**EXERCISE**
State how many lines in the material below contain the string "exceed", treating uppercase and lowercase as different. Give only the number.

──────────────────────────────

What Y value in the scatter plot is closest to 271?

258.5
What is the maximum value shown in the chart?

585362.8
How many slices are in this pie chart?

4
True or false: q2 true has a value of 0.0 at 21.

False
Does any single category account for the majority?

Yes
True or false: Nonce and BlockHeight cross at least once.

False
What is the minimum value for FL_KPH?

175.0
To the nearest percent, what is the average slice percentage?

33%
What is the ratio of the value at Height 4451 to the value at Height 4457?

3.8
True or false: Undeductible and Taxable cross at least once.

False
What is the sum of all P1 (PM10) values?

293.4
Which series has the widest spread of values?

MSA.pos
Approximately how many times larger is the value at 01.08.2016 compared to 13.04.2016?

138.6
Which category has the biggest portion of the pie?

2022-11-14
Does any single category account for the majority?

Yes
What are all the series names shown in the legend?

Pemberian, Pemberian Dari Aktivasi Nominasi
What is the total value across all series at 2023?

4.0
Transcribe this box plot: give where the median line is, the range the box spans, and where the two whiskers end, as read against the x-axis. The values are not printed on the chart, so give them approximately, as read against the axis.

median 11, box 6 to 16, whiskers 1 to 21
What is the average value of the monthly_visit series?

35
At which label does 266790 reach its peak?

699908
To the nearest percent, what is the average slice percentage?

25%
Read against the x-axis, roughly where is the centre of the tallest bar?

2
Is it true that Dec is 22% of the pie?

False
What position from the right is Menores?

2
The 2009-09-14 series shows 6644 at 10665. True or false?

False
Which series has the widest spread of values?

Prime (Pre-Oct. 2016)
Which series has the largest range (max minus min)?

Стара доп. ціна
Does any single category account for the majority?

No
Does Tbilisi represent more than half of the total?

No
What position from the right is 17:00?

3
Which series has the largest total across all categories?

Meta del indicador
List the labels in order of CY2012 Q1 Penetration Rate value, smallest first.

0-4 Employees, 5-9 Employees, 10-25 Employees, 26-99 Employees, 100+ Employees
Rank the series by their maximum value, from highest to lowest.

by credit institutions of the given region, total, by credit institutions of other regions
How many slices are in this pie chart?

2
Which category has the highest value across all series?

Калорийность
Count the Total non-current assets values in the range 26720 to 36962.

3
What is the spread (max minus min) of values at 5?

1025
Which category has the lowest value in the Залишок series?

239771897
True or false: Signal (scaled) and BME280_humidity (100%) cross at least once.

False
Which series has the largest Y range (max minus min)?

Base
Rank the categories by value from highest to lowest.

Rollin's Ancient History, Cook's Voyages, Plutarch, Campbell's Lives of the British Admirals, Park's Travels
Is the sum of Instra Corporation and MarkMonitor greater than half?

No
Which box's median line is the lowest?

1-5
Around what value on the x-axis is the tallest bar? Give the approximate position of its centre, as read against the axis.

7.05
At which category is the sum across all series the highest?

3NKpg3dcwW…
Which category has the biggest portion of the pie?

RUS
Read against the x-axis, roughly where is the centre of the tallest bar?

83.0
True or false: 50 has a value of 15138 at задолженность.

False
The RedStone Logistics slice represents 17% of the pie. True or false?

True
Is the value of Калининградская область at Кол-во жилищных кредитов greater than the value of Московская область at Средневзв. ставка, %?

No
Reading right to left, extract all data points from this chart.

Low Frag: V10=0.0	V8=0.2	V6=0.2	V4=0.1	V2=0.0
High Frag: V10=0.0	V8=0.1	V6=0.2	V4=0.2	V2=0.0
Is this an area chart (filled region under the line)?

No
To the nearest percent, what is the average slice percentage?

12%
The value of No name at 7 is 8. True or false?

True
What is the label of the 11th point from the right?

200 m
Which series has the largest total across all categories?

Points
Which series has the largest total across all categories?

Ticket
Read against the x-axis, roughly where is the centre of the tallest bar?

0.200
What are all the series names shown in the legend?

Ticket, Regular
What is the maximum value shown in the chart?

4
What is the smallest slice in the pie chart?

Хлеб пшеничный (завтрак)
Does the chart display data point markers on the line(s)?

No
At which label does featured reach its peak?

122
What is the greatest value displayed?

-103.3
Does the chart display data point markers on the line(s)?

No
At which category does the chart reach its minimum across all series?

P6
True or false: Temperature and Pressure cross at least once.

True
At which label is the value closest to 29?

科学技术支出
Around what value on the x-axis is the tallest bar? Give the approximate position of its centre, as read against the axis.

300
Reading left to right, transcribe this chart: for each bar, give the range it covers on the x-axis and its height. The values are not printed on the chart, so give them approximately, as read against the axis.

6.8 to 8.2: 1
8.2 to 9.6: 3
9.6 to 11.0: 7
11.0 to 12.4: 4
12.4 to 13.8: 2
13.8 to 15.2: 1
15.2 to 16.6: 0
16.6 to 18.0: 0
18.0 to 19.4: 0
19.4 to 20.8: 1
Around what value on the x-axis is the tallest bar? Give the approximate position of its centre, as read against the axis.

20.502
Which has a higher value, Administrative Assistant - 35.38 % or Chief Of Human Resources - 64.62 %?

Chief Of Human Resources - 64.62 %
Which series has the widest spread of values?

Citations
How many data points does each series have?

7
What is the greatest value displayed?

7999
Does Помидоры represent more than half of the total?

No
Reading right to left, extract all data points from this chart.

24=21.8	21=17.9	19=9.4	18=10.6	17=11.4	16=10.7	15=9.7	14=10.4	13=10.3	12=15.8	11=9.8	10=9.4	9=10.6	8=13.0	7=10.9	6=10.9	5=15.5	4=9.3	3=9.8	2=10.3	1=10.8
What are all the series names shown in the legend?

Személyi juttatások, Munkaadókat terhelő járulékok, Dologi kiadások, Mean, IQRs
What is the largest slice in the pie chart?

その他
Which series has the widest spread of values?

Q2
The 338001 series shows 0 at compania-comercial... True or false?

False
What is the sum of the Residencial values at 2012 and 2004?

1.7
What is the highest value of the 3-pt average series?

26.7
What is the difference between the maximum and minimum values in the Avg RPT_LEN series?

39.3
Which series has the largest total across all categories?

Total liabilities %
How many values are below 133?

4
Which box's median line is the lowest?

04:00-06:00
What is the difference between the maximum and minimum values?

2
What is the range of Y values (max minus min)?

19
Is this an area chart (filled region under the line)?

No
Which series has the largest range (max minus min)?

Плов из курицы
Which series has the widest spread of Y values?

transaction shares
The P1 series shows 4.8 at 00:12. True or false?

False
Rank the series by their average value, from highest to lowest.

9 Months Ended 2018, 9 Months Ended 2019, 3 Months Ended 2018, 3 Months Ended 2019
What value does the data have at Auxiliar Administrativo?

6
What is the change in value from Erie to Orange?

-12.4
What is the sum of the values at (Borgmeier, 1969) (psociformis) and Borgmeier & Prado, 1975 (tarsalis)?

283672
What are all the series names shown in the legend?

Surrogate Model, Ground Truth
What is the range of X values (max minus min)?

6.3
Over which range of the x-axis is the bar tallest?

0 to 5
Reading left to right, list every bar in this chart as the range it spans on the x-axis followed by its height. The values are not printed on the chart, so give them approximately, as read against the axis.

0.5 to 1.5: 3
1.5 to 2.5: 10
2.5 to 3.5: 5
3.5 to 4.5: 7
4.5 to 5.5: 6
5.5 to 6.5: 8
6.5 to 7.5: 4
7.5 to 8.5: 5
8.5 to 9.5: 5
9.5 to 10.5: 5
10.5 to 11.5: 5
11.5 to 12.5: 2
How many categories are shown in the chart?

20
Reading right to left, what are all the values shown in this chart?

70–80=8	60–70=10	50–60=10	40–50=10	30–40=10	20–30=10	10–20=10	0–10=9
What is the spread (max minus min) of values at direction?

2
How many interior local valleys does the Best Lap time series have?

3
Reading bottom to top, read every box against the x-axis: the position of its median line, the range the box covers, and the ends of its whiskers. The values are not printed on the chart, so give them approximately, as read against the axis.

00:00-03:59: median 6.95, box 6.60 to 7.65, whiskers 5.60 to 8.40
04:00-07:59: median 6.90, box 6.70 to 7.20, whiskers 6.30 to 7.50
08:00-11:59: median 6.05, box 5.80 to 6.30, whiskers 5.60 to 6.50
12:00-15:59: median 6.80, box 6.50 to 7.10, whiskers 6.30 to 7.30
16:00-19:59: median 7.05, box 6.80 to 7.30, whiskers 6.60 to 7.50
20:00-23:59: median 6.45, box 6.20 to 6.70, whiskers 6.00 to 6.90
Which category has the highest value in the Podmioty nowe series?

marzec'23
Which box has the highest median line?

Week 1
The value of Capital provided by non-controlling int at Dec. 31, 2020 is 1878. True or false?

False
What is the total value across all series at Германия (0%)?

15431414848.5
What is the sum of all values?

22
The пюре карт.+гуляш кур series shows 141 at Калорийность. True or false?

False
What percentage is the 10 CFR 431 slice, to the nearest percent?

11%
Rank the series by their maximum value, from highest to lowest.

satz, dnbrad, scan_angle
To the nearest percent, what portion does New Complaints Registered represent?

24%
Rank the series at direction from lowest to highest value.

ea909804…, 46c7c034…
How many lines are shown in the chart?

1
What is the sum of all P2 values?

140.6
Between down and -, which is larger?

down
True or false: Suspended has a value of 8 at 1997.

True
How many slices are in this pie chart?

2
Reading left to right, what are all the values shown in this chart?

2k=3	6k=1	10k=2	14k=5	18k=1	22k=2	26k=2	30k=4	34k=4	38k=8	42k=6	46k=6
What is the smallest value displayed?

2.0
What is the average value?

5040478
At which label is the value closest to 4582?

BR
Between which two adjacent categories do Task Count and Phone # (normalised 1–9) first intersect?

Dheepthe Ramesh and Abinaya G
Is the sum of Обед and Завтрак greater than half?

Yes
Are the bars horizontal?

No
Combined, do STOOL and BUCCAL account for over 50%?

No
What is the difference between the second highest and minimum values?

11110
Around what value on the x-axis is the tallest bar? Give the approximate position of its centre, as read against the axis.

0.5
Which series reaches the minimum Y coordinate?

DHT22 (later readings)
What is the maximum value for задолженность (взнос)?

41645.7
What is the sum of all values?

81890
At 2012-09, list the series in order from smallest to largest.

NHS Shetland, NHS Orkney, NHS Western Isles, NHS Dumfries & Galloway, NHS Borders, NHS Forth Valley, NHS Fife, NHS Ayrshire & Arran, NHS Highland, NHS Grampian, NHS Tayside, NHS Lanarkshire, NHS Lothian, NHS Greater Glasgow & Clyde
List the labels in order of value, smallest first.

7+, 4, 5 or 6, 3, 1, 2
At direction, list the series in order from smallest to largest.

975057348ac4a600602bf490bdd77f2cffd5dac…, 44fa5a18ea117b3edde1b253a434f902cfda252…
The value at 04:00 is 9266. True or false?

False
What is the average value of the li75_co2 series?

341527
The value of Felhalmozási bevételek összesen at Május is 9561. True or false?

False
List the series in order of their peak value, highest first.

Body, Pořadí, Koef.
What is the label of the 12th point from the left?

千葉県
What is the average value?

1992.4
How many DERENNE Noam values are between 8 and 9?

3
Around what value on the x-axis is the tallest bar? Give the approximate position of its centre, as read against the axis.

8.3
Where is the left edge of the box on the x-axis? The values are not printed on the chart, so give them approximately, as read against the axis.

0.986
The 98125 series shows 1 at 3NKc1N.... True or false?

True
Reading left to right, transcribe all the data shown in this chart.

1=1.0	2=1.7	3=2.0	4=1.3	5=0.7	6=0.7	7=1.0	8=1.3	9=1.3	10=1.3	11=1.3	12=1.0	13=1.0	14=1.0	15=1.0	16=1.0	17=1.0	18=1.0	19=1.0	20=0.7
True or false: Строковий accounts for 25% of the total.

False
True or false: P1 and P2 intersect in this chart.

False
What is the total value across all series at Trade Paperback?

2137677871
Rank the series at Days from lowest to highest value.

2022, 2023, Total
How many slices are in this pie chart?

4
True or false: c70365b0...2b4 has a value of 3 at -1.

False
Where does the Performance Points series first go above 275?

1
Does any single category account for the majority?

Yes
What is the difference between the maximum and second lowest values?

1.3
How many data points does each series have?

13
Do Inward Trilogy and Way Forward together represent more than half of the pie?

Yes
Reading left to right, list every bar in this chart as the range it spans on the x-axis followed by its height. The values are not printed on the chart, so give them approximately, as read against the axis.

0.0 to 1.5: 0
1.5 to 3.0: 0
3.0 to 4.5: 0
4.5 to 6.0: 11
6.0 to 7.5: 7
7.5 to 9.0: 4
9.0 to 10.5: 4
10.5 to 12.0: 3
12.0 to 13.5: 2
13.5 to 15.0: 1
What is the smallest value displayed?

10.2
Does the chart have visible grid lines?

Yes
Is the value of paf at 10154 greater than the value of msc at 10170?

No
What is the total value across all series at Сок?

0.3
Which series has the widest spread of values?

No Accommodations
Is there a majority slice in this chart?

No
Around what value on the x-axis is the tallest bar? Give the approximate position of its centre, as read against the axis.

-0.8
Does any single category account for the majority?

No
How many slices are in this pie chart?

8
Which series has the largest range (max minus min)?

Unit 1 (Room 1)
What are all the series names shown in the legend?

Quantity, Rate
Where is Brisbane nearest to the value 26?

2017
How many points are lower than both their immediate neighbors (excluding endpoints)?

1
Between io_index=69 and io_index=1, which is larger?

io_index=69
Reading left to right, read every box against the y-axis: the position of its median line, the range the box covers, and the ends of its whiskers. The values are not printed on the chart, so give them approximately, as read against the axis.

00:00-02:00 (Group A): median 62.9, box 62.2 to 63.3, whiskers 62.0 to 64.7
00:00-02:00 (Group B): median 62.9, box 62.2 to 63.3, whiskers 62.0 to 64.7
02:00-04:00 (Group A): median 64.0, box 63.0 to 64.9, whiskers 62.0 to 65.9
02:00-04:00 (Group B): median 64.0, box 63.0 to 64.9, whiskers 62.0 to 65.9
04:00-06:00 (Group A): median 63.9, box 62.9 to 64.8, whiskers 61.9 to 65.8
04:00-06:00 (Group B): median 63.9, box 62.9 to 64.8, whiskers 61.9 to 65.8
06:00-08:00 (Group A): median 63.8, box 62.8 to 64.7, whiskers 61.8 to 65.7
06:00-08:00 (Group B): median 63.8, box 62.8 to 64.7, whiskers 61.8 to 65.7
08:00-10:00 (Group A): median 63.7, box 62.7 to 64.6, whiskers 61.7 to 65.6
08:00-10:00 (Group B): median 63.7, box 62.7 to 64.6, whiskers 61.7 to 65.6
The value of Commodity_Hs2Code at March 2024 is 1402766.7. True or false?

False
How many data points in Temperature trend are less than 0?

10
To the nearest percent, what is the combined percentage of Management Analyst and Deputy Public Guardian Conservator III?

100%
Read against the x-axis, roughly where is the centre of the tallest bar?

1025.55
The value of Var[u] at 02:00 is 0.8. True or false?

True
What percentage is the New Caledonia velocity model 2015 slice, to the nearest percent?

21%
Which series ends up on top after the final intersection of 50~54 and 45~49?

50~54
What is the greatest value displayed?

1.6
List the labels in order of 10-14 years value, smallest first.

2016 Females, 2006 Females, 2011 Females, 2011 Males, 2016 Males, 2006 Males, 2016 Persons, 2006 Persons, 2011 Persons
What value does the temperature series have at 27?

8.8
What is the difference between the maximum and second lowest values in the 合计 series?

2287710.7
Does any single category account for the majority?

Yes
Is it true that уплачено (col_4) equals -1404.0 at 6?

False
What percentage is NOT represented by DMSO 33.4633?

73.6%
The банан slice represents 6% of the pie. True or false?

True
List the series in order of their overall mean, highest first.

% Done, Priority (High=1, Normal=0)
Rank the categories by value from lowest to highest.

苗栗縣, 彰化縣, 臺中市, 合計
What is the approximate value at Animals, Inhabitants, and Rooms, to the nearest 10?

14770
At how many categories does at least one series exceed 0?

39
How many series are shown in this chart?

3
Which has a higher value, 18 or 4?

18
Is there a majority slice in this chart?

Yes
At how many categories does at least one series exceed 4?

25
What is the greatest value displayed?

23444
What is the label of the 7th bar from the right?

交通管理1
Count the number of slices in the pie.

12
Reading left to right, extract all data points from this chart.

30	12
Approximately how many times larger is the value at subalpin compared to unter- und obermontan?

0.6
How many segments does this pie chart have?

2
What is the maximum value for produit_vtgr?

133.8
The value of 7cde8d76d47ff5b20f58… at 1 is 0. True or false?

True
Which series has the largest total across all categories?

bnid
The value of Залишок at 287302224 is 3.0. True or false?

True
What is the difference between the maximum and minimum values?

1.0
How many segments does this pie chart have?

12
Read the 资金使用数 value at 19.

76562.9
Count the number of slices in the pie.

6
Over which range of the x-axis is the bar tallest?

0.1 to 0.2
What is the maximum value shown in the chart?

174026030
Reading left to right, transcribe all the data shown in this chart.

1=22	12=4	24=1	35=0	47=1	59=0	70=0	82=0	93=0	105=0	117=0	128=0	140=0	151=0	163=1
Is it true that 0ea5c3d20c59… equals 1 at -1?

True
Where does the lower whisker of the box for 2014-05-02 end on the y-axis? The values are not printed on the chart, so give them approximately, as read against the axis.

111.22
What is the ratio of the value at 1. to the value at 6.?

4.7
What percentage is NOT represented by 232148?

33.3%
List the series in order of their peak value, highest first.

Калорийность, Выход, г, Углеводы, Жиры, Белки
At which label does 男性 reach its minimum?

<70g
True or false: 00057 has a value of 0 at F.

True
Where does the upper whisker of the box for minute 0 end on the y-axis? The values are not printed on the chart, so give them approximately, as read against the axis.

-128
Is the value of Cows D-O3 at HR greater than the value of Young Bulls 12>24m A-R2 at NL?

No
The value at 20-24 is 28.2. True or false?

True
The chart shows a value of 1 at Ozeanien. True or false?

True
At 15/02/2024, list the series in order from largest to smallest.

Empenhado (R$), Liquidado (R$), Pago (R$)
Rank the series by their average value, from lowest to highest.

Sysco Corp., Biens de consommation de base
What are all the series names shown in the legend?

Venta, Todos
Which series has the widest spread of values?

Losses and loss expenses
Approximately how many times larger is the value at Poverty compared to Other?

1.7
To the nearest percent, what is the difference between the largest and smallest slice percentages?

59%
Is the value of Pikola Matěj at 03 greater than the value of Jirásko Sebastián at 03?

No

──────────────────────────────

**RESPONSE AREA**
2